Para assegurar que sejam cumpridos os objetivos da licitação, a Lei 8.666/93 estabelece extensa regulamentação, que parte dos princípios e das definições das modalidades e suas características, passa pelo processo em si – desde as providências preliminares até a rescisão dos contratos – e termina nas sanções de caráter administrativo e penal e em algumas regras relativas ao processo judicial e aos recursos administrativos.
As sanções de caráter penal se revelam diante de irregularidades mais graves que possam atingir o processo licitatório. Mais graves não só no sentido abstrato – que é o próprio fundamento da tipificação de determinadas condutas –, mas também no plano concreto, com o que se prestigia da forma mais ampla o sentido de ultima ratio que caracteriza o Direito Penal. Não é por acaso, v.g., que os tribunais superiores só consideram criminosa a conduta de dispensar ou inexigir licitação fora das hipóteses legais se o agente público atua com propósito de causar prejuízo ao erário e se o prejuízo realmente ocorre, requisitos que não integram expressamente o tipo (STJ: RHC 49.627/RN, j. 20/06/2017; STF: Inq 3674/RJ, j. 07/03/2017). Considera-se que o ilícito penal não pode ser igualado ao ilícito administrativo.
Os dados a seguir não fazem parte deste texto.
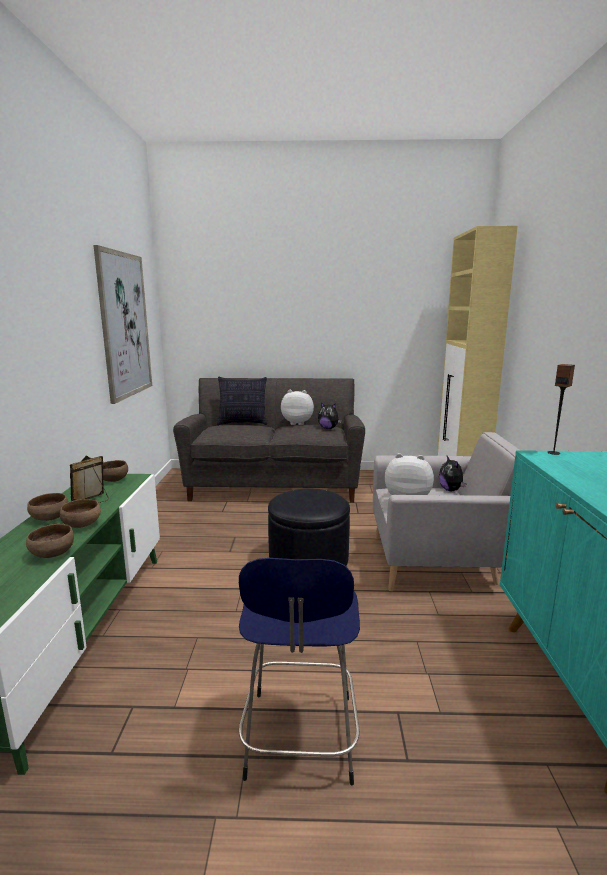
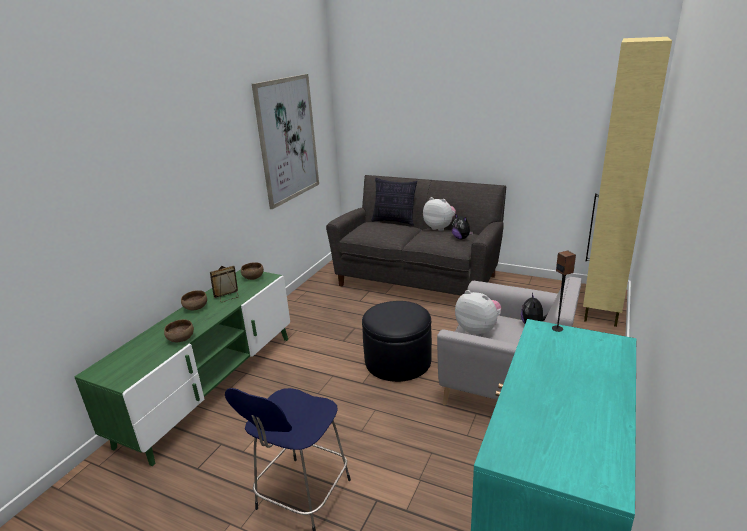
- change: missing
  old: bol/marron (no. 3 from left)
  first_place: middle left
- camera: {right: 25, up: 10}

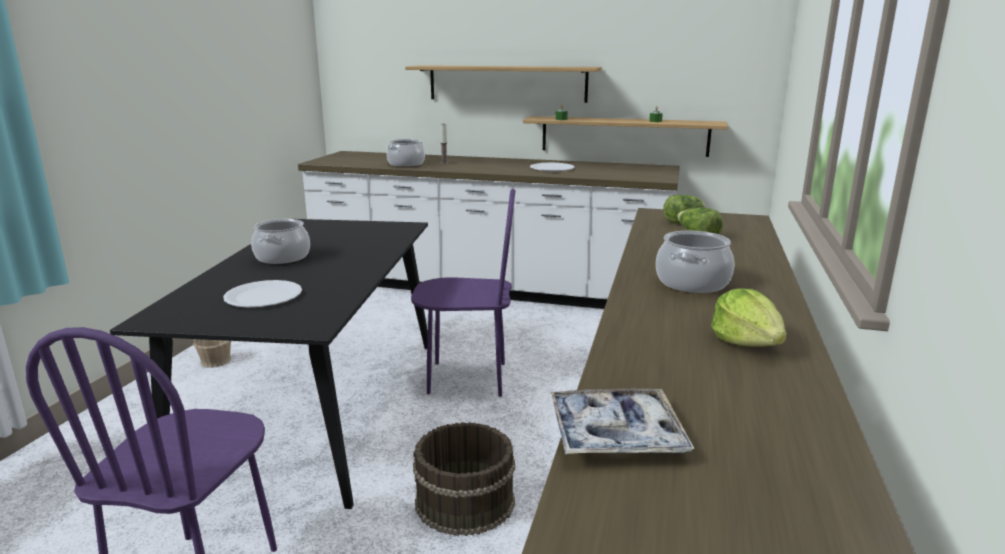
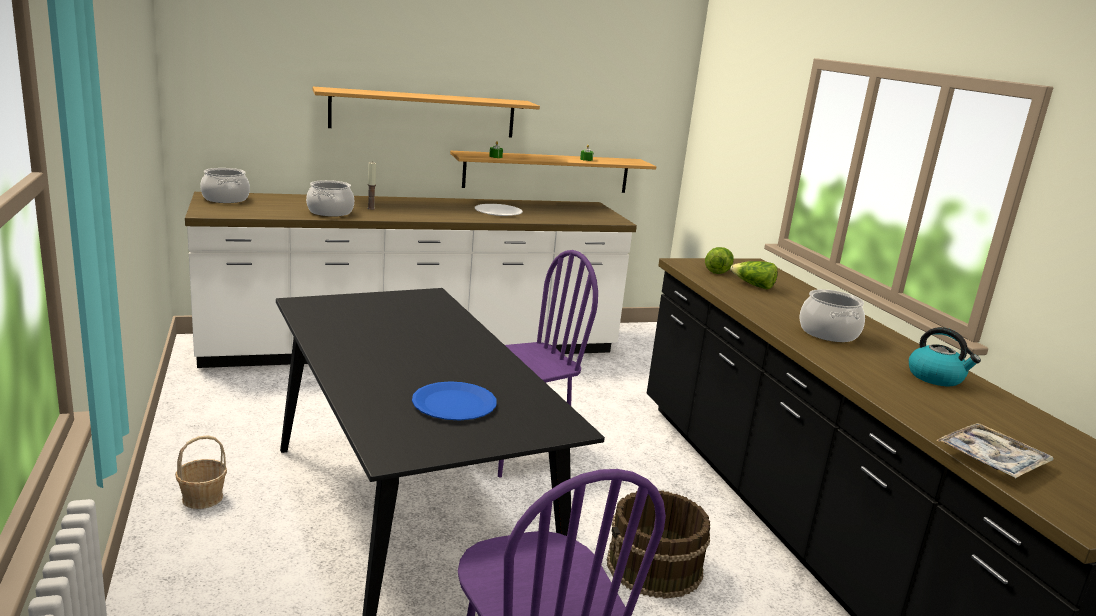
- change: colour
  old: assiette/blanc (no. 1 from left)
  new: assiette/bleu
  first_place: middle left
  second_place: centre
- change: relocated
  old: marmite (no. 1 from left)
  first_place: middle left
  second_place: top left
- change: exchanged
  old: laitue (no. 3 from left)
  new: bouilloire
  first_place: middle right
  second_place: middle right
- camera: {right: -35, up: 0}

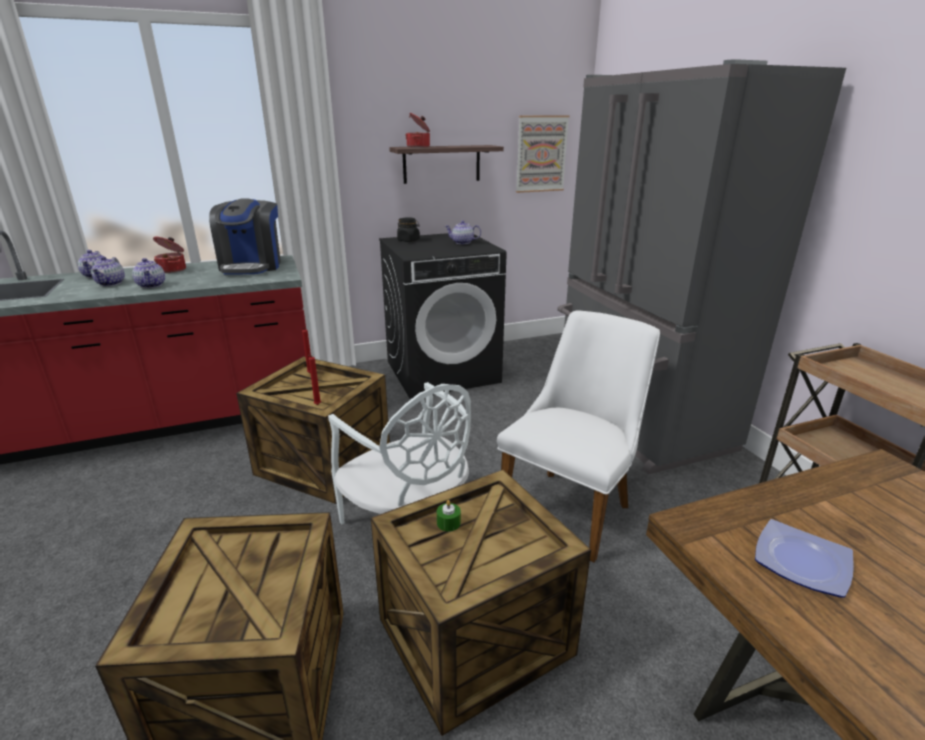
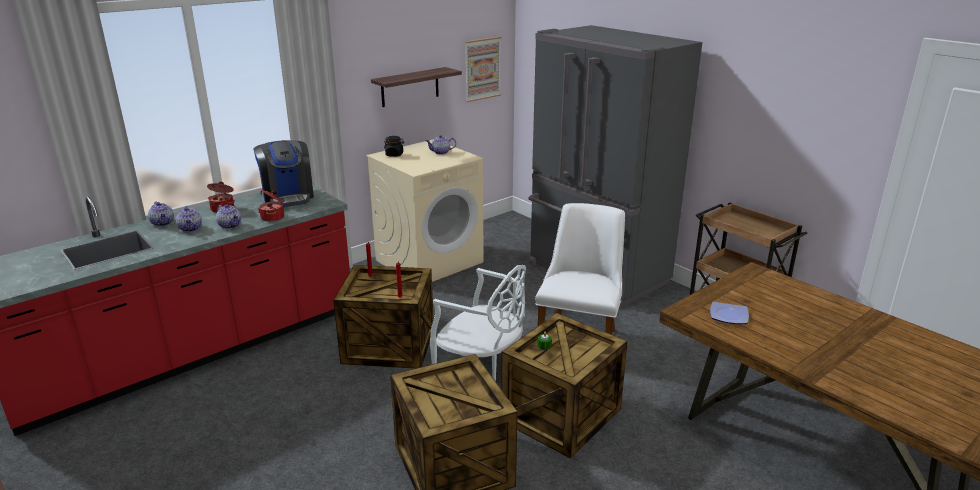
- change: colour
  old: lave-linge/noir
  new: lave-linge/beige
  first_place: centre
  second_place: centre
- change: relocated
  old: marmite (no. 2 from left)
  first_place: top centre
  second_place: middle left
- camera: {right: -20, up: 0}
Se este último ocorre pela simples atuação irregular do agente público (ainda que com observância parcial ou imperfeita de normas procedimentais), o crime só existe se a conduta é permeada pela finalidade de obter um proveito criminoso de qualquer natureza.
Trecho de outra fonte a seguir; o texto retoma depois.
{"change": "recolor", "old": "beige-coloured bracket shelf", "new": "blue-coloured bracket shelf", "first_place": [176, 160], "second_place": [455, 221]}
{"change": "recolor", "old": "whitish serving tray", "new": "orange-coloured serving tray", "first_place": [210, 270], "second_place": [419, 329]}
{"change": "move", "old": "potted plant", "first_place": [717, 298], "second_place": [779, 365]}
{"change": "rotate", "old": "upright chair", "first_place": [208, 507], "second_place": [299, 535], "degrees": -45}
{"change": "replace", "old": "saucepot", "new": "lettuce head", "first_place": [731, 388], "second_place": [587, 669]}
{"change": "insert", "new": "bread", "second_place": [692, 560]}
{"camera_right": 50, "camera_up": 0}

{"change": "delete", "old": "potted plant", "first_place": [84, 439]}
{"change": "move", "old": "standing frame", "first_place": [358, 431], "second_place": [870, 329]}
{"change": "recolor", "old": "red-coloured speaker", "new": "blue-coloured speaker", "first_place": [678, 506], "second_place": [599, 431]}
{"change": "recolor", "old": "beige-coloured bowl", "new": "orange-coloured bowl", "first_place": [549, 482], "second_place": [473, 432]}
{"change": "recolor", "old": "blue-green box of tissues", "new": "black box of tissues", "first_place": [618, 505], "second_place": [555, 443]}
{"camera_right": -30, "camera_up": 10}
Neste momento, interessam-nos duas das figuras criminosas relativas às irregularidades na licitação: a fraude sobre o caráter competitivo e o superfaturamento. E nos interessa sobretudo analisar se é possível o concurso entre as duas figuras ou se uma necessariamente exclui a outra.
A fraude é tipificada no art. 90 da Lei 8.666/93:
Art. 90. Frustrar ou fraudar, mediante ajuste, combinação ou qualquer outro expediente, o caráter competitivo do procedimento licitatório, com o intuito de obter, para si ou para outrem, vantagem decorrente da adjudicação do objeto da licitação: Pena – detenção, de 2 (dois) a 4 (quatro) anos, e multa.
As condutas tipificadas nesta figura criminosa atingem diretamente o processo licitatório por meio da quebra do caráter competitivo. Adotam-se práticas ardilosas para conferir a ilusão de que o certame cumpre o propósito de garantir o contrato mais vantajoso para a Administração, mas, na verdade promove-se verdadeira pantomina em que os concorrentes se ajustam para direcionar o resultado da licitação e obter vantagem a partir da adjudicação. É o que se dá quando diversos concorrentes combinam previamente os valores relativos às ofertas para que um deles logre a contratação. É comum, aliás, que o mesmo grupo integre diversos procedimentos licitatórios e estabeleçam combinações de propostas de forma alternada, promovendo assim uma espécie de rodízio em razão do qual cada um tem a sua vez para alcançar a contratação fundada na fraude.
Segundo a jurisprudência do STJ, a conduta de fraudar o caráter competitivo da licitação tem natureza formal, ou seja, dispensa-se o efetivo prejuízo para o erário, assim como não se exige comprovação de locupletamento. Basta, portanto, que se demonstre a quebra da natureza competitiva do certame por meio de ajuste ou outro subterfúgio:
“O delito do art. 90 da Lei 8.666/93 tem natureza formal, ocorrendo sua consumação mediante o mero ajuste, combinação ou adoção de qualquer outro expediente com o fim de fraudar ou frustrar o caráter competitivo da licitação, independentemente da obtenção da vantagem (adjudicação do objeto licitado para futura e eventual contratação). Precedentes do STF e do STJ” (REsp 1.623.985, j. 17/05/2018).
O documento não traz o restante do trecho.